> [Exercise passage]

# Car insulation.com = upcharged Low-E EZ cool



## Nothingface5384 (Jul 8, 2013)

If you're interested in the background of why and how I needed to obtain it, I can post that too..

Just confirming other members observations, they are indeed one in the same.
8sq feet of carinsulation was 25 shipped
40 Sq feet of low e ezcool was 31 bucks which included utility knife and 10' of foil tape

To me it looks like bubble wrap sandwhiched between two very thin layers of foil..
Suppose to be Polyethylene Reinforced Closed Cell Foam Core..this should look and feel the same as CCF or any foam correct?

Def isnt a CLD product even though CarInsulation compares it to Dynomat..
may work as a decoupler or even a heat matting..

Unpacking of the low E, simply removing the scotch tape ripped away the foil and some of the bubblewrap core..
here's some pics and a video.

Don't mind me sounding like an idiot..its so much easier talking about something versus recording yourself and not having the words come out and explain it the way you want.. 

All and all testing to follow
Structual sound test via Chris and ill do heat test 

Heres a video and some pics

http://vid959.photobucket.com/albums/ae74/Nothingface5384/20150720_141818_1.mp4














By the way, when i stepped on the matting it also souded like bubble wrap popping lol


----------



## country_hick (Mar 15, 2014)

Here is one persons testing of the product in a car. He lost a ton of heat and had a 4dB decrease in volume

citroen cx insulation <click>

Peel back the aluminum on a corner. When the middle comes apart is acts more like a gel than bubble wrap. 

I look forward to your testing. I expect it to be a dismal failure as a sound deadener offering only a minor improvement. However, in blocking heat transfer I expect it to do very well. I am not 100% convinced that using butyl is necessary for sound reduction. I had excellent results using foam by itself. However, this product seems to have to little mass to do much sound energy absorption.

Did you get the low-e insulation fiber reinforcing (originally sized 1/4" X 4'X 125') scrimmed 4LFLT.4LS.61FL64FLT.64FLS ? That is listed as R-wall up to 9.6 and R-ceiling up to 13. I have a sample labeled that way.


----------

> [Records excerpted from a collection]
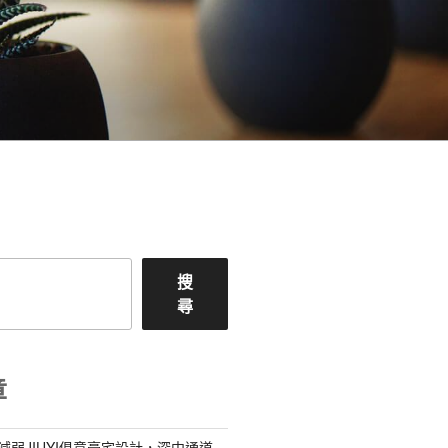
搜
尋
章
減弱JIUYI俱意豪宅設計，深中通道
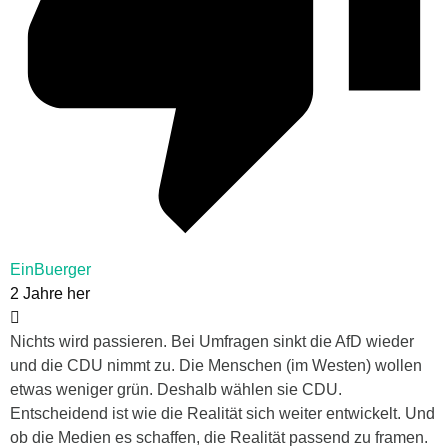
EinBuerger
2 Jahre her
Nichts wird passieren. Bei Umfragen sinkt die AfD wieder
und die CDU nimmt zu. Die Menschen (im Westen) wollen
etwas weniger grün. Deshalb wählen sie CDU.
Entscheidend ist wie die Realität sich weiter entwickelt. Und
ob die Medien es schaffen, die Realität passend zu framen.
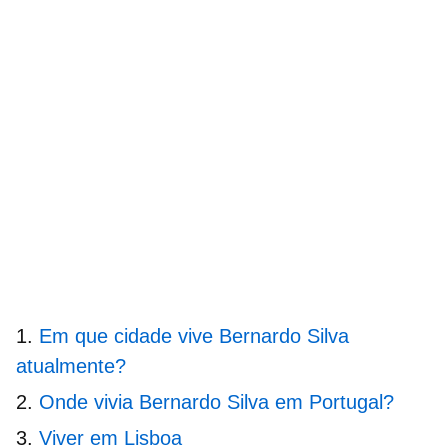
Em que cidade vive Bernardo Silva
atualmente?
Onde vivia Bernardo Silva em Portugal?
Viver em Lisboa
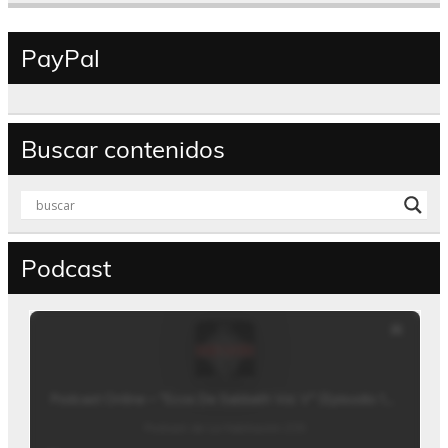
PayPal
Buscar contenidos
Podcast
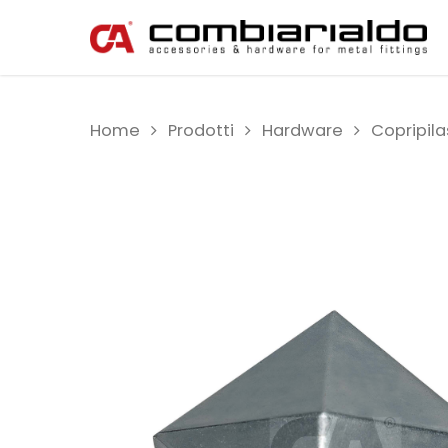
Home
Prodotti
Hardware
Copripila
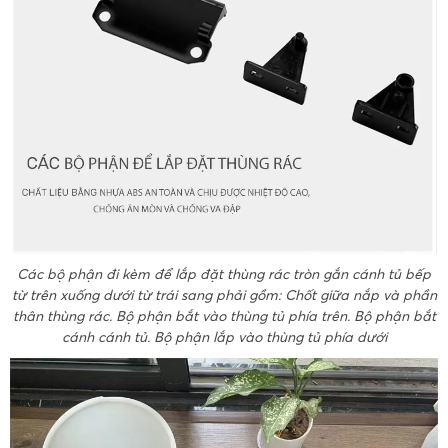
Các bộ phận đi kèm để lắp đặt thùng rác tròn gắn cánh tủ bếp
từ trên xuống dưới từ trái sang phải gồm: Chốt giữa nắp và phần
thân thùng rác. Bộ phận bắt vào thùng tủ phía trên. Bộ phận bắt
cánh cánh tủ. Bộ phận lắp vào thùng tủ phía dưới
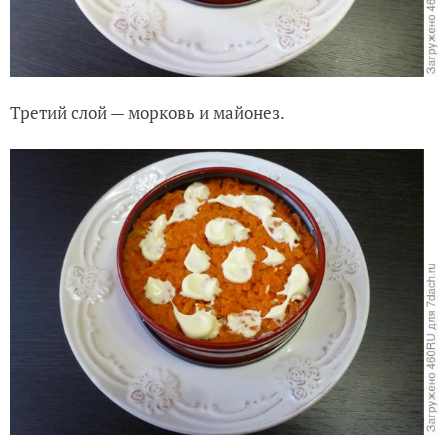
Третий слой — морковь и майонез.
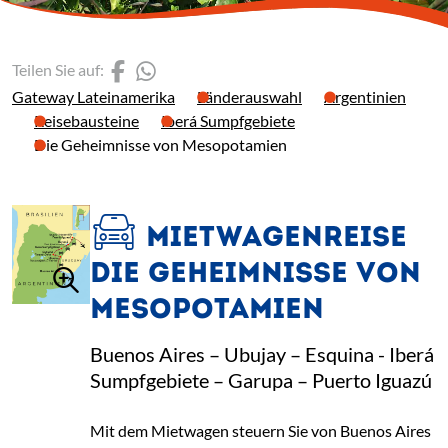
(Link öffnet einen neuen 
(Link öffnet einen neue
Teilen Sie auf:
Gateway Lateinamerika
Länderauswahl
Argentinien
Reisebausteine
Iberá Sumpfgebiete
Die Geheimnisse von Mesopotamien
MIETWAGENREISE
DIE GEHEIMNISSE VON
MESOPOTAMIEN
Buenos Aires – Ubujay – Esquina - Iberá
Sumpfgebiete – Garupa – Puerto Iguazú
Mit dem Mietwagen steuern Sie von Buenos Aires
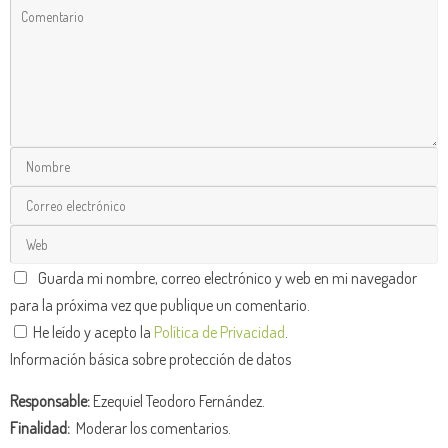
Guarda mi nombre, correo electrónico y web en mi navegador
para la próxima vez que publique un comentario.
He leído y acepto la
Política de Privacidad
.
Información básica sobre protección de datos
Responsable:
Ezequiel Teodoro Fernández.
Finalidad:
Moderar los comentarios.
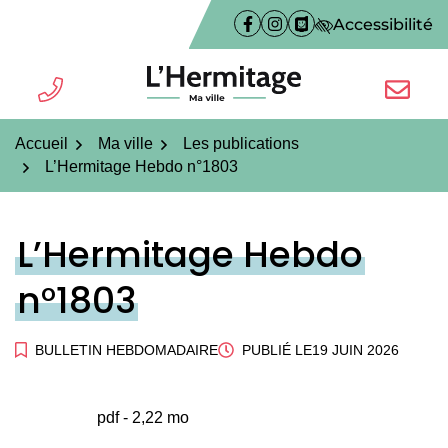
Gestion des traceurs
Aller
Accessibilité
Facebook
(ouverture dans un nouvel on
Instagram
(ouverture dans un nouve
PanneauPocket
(ouverture dans un n
au
contenu
TÉL.
NOUS É
L'Hermitage ma ville
Accueil
Ma ville
Les publications
L’Hermitage Hebdo n°1803
L’Hermitage Hebdo
n°1803
BULLETIN HEBDOMADAIRE
PUBLIÉ LE
19 JUIN 2026
pdf - 2,22 mo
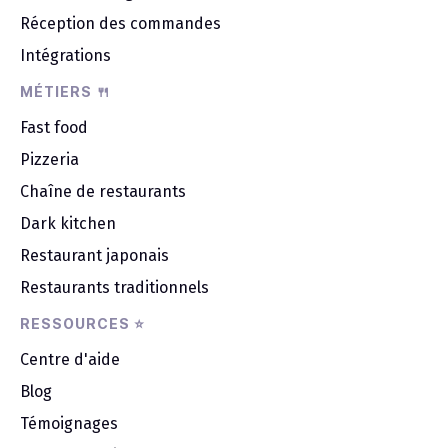
Réception des commandes
Intégrations
MÉTIERS 🍴
Fast food
Pizzeria
Chaîne de restaurants
Dark kitchen
Restaurant japonais
Restaurants traditionnels
RESSOURCES ⭐
Centre d'aide
Blog
Témoignages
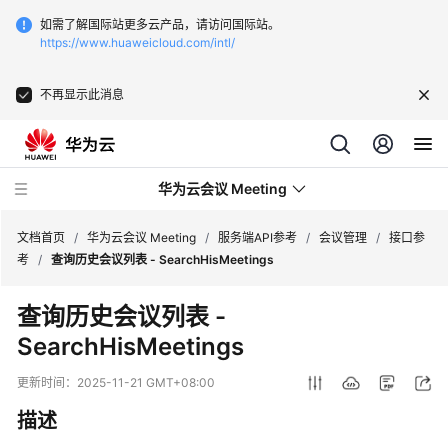
如需了解国际站更多云产品，请访问国际站。
https://www.huaweicloud.com/intl/
不再显示此消息
华为云会议 Meeting
文档首页
/
华为云会议 Meeting
/
服务端API参考
/
会议管理
/
接口参
考
/
查询历史会议列表 - SearchHisMeetings
最
查询历史会议列表 -
新
SearchHisMeetings
动
态
更新时间：
2025-11-21 GMT+08:00
服
描述
务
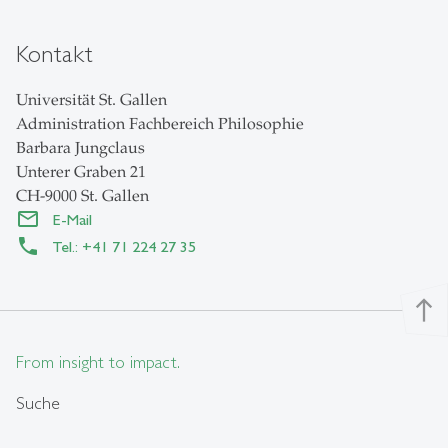
Kontakt
Universität St. Gallen
Administration Fachbereich Philosophie
Barbara Jungclaus
Unterer Graben 21
CH-9000 St. Gallen
E-Mail
Tel.: +41 71 224 27 35
north
From insight to impact.
Suche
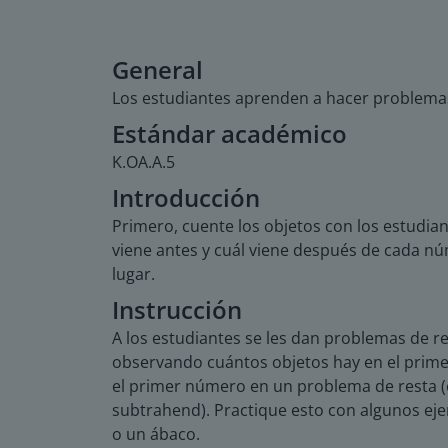
General
Los estudiantes aprenden a hacer problemas
Estándar académico
K.OA.A.5
Introducción
Primero, cuente los objetos con los estudi
viene antes y cuál viene después de cada n
lugar.
Instrucción
A los estudiantes se les dan problemas de r
observando cuántos objetos hay en el prime
el primer número en un problema de resta (
subtrahend). Practique esto con algunos ej
o un ábaco.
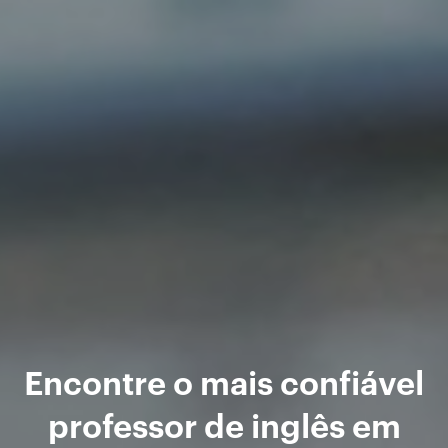
Encontre o mais confiável
professor de inglês em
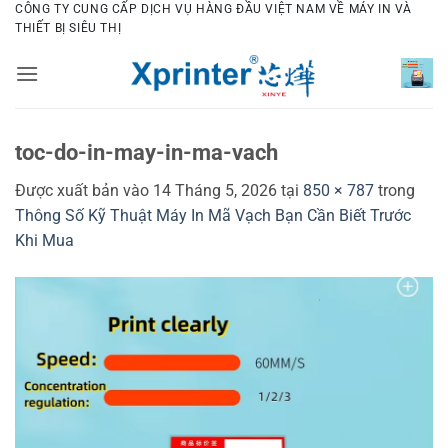
Bỏ
CÔNG TY CUNG CẤP DỊCH VỤ HÀNG ĐẦU VIỆT NAM VỀ MÁY IN VÀ
THIẾT BỊ SIÊU THỊ
qua
nội
dung
toc-do-in-may-in-ma-vach
Được xuất bản vào
14 Tháng 5, 2026
tại
850 × 787
trong
Thông Số Kỹ Thuật Máy In Mã Vạch Bạn Cần Biết Trước
Khi Mua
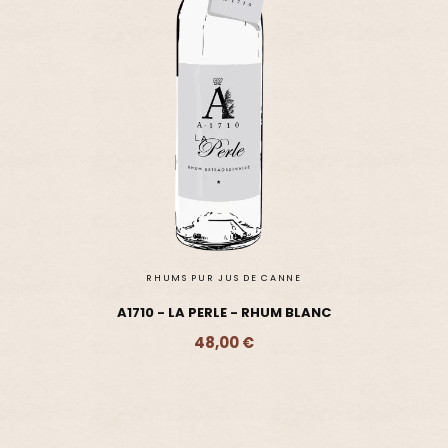
RHUMS PUR JUS DE CANNE
A1710 - LA PERLE - RHUM BLANC
48,00 €
Ajouter - 48,00 €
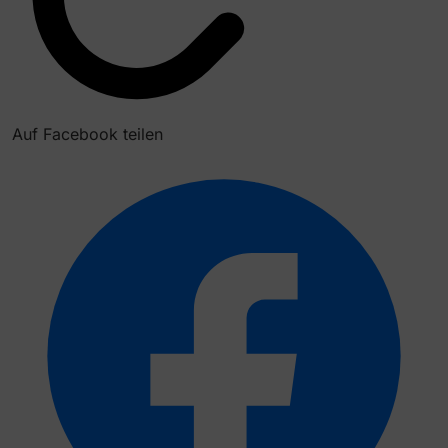
Auf Facebook teilen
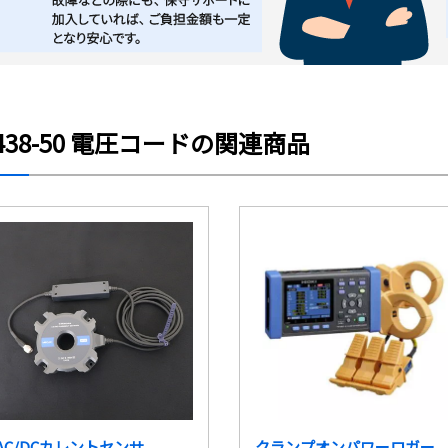
438-50 電圧コードの関連商品
AC/DCカレントセンサ
クランプオンパワーロガー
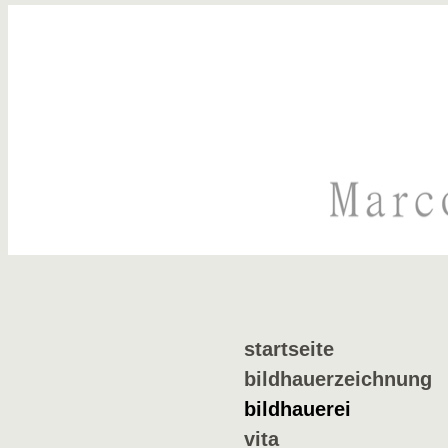
startseite
bildhauerzeichnung
bildhauerei
vita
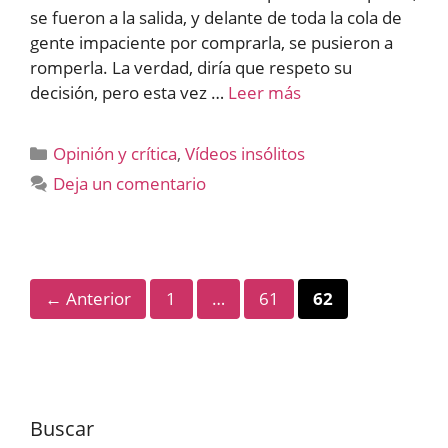
se fueron a la salida, y delante de toda la cola de
gente impaciente por comprarla, se pusieron a
romperla. La verdad, diría que respeto su
decisión, pero esta vez …
Leer más
Categorías
Opinión y crítica
,
Vídeos insólitos
Deja un comentario
Página
Página
Página
←
Anterior
1
…
61
62
Buscar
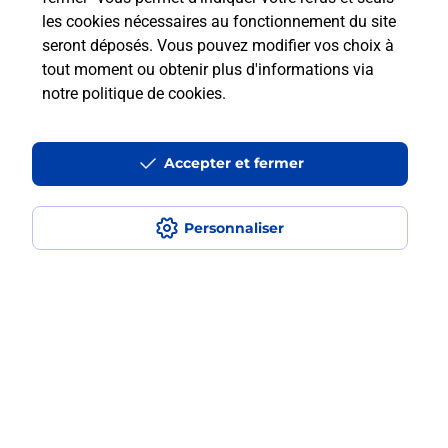
les cookies nécessaires au fonctionnement du site
En savoir plus
seront déposés. Vous pouvez modifier vos choix à
tout moment ou obtenir plus d'informations via
notre politique de cookies
.
Questions fréquemment posées
Accepter et fermer
Quel est le prix d’une numérisation ?
Personnaliser
Où faire des numérisations à
proximité ?
Comment numériser un document ?
Localiser
Liste
Haute-Corse
L ILE ROUSSE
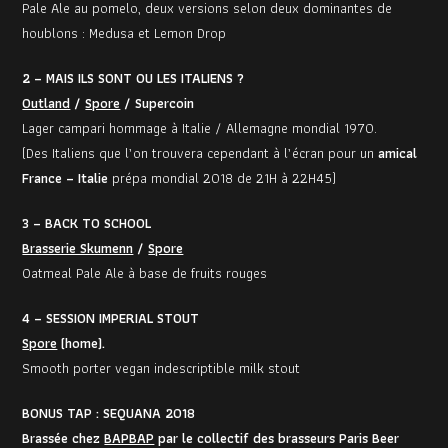
Pale Ale au pomelo, deux versions selon deux dominantes de
houblons : Medusa et Lemon Drop
2 – MAIS ILS SONT OU LES ITALIENS ?
Outland
/
Spore
/ Supercoin
Lager campari hommage à Italie / Allemagne mondial 1970.
(Des Italiens que l’on trouvera cependant à l’écran pour un
amical
France – Italie
prépa mondial 2018 de 21H à 22H45)
3 – BACK TO SCHOOL
Brasserie Skumenn
/
Spore
Oatmeal Pale Ale à base de fruits rouges
4 – SESSION IMPERIAL STOUT
Spore
(home).
Smooth porter vegan indescriptible milk stout
BONUS TAP : SEQUANA 2018
Brassée chez
BAPBAP
par le collectif des brasseurs Paris Beer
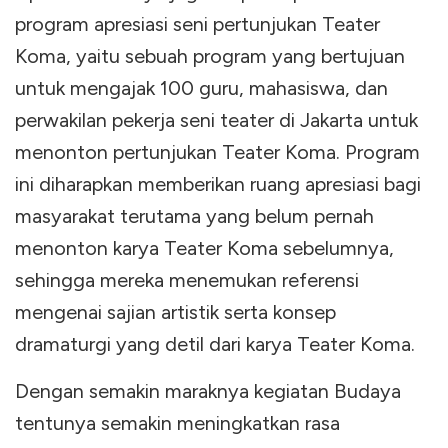
program apresiasi seni pertunjukan Teater
Koma, yaitu sebuah program yang bertujuan
untuk mengajak 100 guru, mahasiswa, dan
perwakilan pekerja seni teater di Jakarta untuk
menonton pertunjukan Teater Koma. Program
ini diharapkan memberikan ruang apresiasi bagi
masyarakat terutama yang belum pernah
menonton karya Teater Koma sebelumnya,
sehingga mereka menemukan referensi
mengenai sajian artistik serta konsep
dramaturgi yang detil dari karya Teater Koma.
Dengan semakin maraknya kegiatan Budaya
tentunya semakin meningkatkan rasa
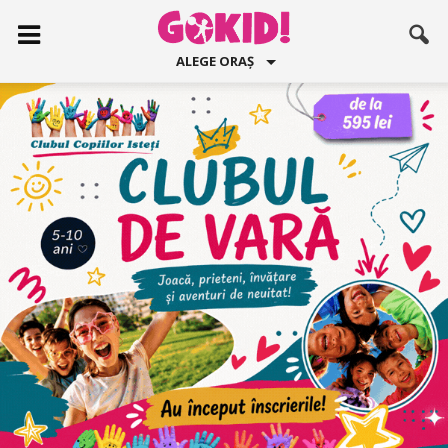
ALEGE ORAȘ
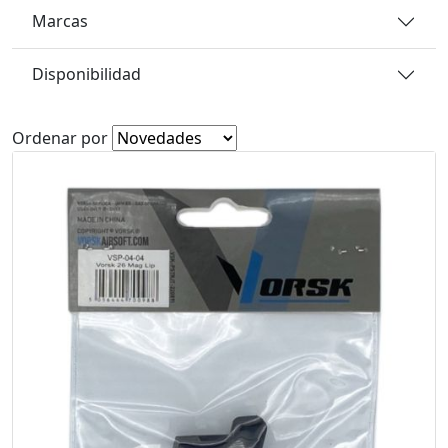
Marcas
Disponibilidad
Ordenar por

> [Problem to solve] In one to three sentences, explain why country_hick in the forum thread expects the product to perform poorly as a sound deadener. The rows are separate material, unrelated to the forum thread.

> [Response to this exercise] Country_hick expects it to be a dismal failure as a sound deadener, offering only a minor improvement, because the product seems to have too little mass to absorb much sound energy.